*Objective*
Retype every line of the listing below, keeping each one identical to the original.

*The input*
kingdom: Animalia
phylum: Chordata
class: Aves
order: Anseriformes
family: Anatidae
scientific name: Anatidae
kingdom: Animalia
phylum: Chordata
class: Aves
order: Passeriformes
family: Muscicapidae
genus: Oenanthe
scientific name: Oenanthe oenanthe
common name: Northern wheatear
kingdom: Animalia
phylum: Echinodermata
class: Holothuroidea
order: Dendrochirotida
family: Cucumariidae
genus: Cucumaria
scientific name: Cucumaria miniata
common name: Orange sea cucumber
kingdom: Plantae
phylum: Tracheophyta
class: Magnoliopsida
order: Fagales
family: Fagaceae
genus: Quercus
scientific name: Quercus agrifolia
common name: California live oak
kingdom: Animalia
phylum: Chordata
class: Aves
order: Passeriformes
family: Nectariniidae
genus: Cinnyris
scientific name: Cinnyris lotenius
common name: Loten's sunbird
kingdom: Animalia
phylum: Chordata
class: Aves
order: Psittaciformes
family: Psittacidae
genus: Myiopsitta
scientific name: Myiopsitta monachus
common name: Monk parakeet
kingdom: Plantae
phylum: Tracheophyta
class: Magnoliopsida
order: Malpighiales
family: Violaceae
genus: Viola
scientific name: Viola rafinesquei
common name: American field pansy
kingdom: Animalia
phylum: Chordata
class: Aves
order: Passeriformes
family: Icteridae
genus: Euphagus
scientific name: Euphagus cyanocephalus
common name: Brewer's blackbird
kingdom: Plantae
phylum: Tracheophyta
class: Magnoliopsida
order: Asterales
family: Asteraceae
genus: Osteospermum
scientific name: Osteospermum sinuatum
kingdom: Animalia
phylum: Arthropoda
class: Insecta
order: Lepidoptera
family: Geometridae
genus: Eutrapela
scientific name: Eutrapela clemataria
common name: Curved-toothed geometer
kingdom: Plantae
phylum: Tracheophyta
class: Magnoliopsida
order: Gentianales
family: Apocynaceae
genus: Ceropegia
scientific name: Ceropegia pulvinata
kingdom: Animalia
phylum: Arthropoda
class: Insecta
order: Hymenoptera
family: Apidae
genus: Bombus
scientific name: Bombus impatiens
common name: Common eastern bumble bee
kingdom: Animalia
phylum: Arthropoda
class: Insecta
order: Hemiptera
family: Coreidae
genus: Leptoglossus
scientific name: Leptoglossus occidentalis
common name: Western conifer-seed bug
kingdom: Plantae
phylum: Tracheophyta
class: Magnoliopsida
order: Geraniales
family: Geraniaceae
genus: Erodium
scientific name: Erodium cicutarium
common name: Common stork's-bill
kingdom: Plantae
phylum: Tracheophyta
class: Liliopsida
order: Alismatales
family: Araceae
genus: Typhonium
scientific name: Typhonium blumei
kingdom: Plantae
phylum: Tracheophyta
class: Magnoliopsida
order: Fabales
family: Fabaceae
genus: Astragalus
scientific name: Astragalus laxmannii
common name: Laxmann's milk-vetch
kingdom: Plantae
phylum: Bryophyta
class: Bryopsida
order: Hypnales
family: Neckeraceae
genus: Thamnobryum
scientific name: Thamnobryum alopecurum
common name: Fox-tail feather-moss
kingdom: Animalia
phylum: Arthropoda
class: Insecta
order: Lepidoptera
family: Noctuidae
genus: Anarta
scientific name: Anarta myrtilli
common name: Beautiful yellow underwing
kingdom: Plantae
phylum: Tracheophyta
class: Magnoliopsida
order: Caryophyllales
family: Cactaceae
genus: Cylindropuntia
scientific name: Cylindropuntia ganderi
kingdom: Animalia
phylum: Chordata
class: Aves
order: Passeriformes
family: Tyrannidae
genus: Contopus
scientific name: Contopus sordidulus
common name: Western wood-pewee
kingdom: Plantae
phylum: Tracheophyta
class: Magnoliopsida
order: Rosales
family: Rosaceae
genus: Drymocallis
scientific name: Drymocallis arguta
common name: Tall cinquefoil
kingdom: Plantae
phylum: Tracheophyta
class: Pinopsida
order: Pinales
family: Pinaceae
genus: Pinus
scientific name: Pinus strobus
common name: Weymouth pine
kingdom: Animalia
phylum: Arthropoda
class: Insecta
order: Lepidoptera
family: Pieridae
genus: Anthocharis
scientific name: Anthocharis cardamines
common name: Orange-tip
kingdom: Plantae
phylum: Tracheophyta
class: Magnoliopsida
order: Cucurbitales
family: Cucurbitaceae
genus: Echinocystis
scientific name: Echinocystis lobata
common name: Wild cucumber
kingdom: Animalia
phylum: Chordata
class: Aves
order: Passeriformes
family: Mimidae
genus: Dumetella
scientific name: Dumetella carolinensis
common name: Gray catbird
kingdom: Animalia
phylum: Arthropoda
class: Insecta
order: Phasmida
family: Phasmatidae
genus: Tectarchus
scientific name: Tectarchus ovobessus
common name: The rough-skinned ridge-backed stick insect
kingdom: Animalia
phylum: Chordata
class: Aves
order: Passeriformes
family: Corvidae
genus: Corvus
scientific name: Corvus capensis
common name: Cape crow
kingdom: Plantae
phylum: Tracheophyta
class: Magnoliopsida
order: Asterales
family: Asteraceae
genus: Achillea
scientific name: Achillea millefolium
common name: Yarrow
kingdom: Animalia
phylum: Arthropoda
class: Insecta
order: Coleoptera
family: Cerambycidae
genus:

*Written answer*
kingdom: Animalia
phylum: Chordata
class: Aves
order: Anseriformes
family: Anatidae
scientific name: Anatidae
kingdom: Animalia
phylum: Chordata
class: Aves
order: Passeriformes
family: Muscicapidae
genus: Oenanthe
scientific name: Oenanthe oenanthe
common name: Northern wheatear
kingdom: Animalia
phylum: Echinodermata
class: Holothuroidea
order: Dendrochirotida
family: Cucumariidae
genus: Cucumaria
scientific name: Cucumaria miniata
common name: Orange sea cucumber
kingdom: Plantae
phylum: Tracheophyta
class: Magnoliopsida
order: Fagales
family: Fagaceae
genus: Quercus
scientific name: Quercus agrifolia
common name: California live oak
kingdom: Animalia
phylum: Chordata
class: Aves
order: Passeriformes
family: Nectariniidae
genus: Cinnyris
scientific name: Cinnyris lotenius
common name: Loten's sunbird
kingdom: Animalia
phylum: Chordata
class: Aves
order: Psittaciformes
family: Psittacidae
genus: Myiopsitta
scientific name: Myiopsitta monachus
common name: Monk parakeet
kingdom: Plantae
phylum: Tracheophyta
class: Magnoliopsida
order: Malpighiales
family: Violaceae
genus: Viola
scientific name: Viola rafinesquei
common name: American field pansy
kingdom: Animalia
phylum: Chordata
class: Aves
order: Passeriformes
family: Icteridae
genus: Euphagus
scientific name: Euphagus cyanocephalus
common name: Brewer's blackbird
kingdom: Plantae
phylum: Tracheophyta
class: Magnoliopsida
order: Asterales
family: Asteraceae
genus: Osteospermum
scientific name: Osteospermum sinuatum
kingdom: Animalia
phylum: Arthropoda
class: Insecta
order: Lepidoptera
family: Geometridae
genus: Eutrapela
scientific name: Eutrapela clemataria
common name: Curved-toothed geometer
kingdom: Plantae
phylum: Tracheophyta
class: Magnoliopsida
order: Gentianales
family: Apocynaceae
genus: Ceropegia
scientific name: Ceropegia pulvinata
kingdom: Animalia
phylum: Arthropoda
class: Insecta
order: Hymenoptera
family: Apidae
genus: Bombus
scientific name: Bombus impatiens
common name: Common eastern bumble bee
kingdom: Animalia
phylum: Arthropoda
class: Insecta
order: Hemiptera
family: Coreidae
genus: Leptoglossus
scientific name: Leptoglossus occidentalis
common name: Western conifer-seed bug
kingdom: Plantae
phylum: Tracheophyta
class: Magnoliopsida
order: Geraniales
family: Geraniaceae
genus: Erodium
scientific name: Erodium cicutarium
common name: Common stork's-bill
kingdom: Plantae
phylum: Tracheophyta
class: Liliopsida
order: Alismatales
family: Araceae
genus: Typhonium
scientific name: Typhonium blumei
kingdom: Plantae
phylum: Tracheophyta
class: Magnoliopsida
order: Fabales
family: Fabaceae
genus: Astragalus
scientific name: Astragalus laxmannii
common name: Laxmann's milk-vetch
kingdom: Plantae
phylum: Bryophyta
class: Bryopsida
order: Hypnales
family: Neckeraceae
genus: Thamnobryum
scientific name: Thamnobryum alopecurum
common name: Fox-tail feather-moss
kingdom: Animalia
phylum: Arthropoda
class: Insecta
order: Lepidoptera
family: Noctuidae
genus: Anarta
scientific name: Anarta myrtilli
common name: Beautiful yellow underwing
kingdom: Plantae
phylum: Tracheophyta
class: Magnoliopsida
order: Caryophyllales
family: Cactaceae
genus: Cylindropuntia
scientific name: Cylindropuntia ganderi
kingdom: Animalia
phylum: Chordata
class: Aves
order: Passeriformes
family: Tyrannidae
genus: Contopus
scientific name: Contopus sordidulus
common name: Western wood-pewee
kingdom: Plantae
phylum: Tracheophyta
class: Magnoliopsida
order: Rosales
family: Rosaceae
genus: Drymocallis
scientific name: Drymocallis arguta
common name: Tall cinquefoil
kingdom: Plantae
phylum: Tracheophyta
class: Pinopsida
order: Pinales
family: Pinaceae
genus: Pinus
scientific name: Pinus strobus
common name: Weymouth pine
kingdom: Animalia
phylum: Arthropoda
class: Insecta
order: Lepidoptera
family: Pieridae
genus: Anthocharis
scientific name: Anthocharis cardamines
common name: Orange-tip
kingdom: Plantae
phylum: Tracheophyta
class: Magnoliopsida
order: Cucurbitales
family: Cucurbitaceae
genus: Echinocystis
scientific name: Echinocystis lobata
common name: Wild cucumber
kingdom: Animalia
phylum: Chordata
class: Aves
order: Passeriformes
family: Mimidae
genus: Dumetella
scientific name: Dumetella carolinensis
common name: Gray catbird
kingdom: Animalia
phylum: Arthropoda
class: Insecta
order: Phasmida
family: Phasmatidae
genus: Tectarchus
scientific name: Tectarchus ovobessus
common name: The rough-skinned ridge-backed stick insect
kingdom: Animalia
phylum: Chordata
class: Aves
order: Passeriformes
family: Corvidae
genus: Corvus
scientific name: Corvus capensis
common name: Cape crow
kingdom: Plantae
phylum: Tracheophyta
class: Magnoliopsida
order: Asterales
family: Asteraceae
genus: Achillea
scientific name: Achillea millefolium
common name: Yarrow
kingdom: Animalia
phylum: Arthropoda
class: Insecta
order: Coleoptera
family: Cerambycidae
genus:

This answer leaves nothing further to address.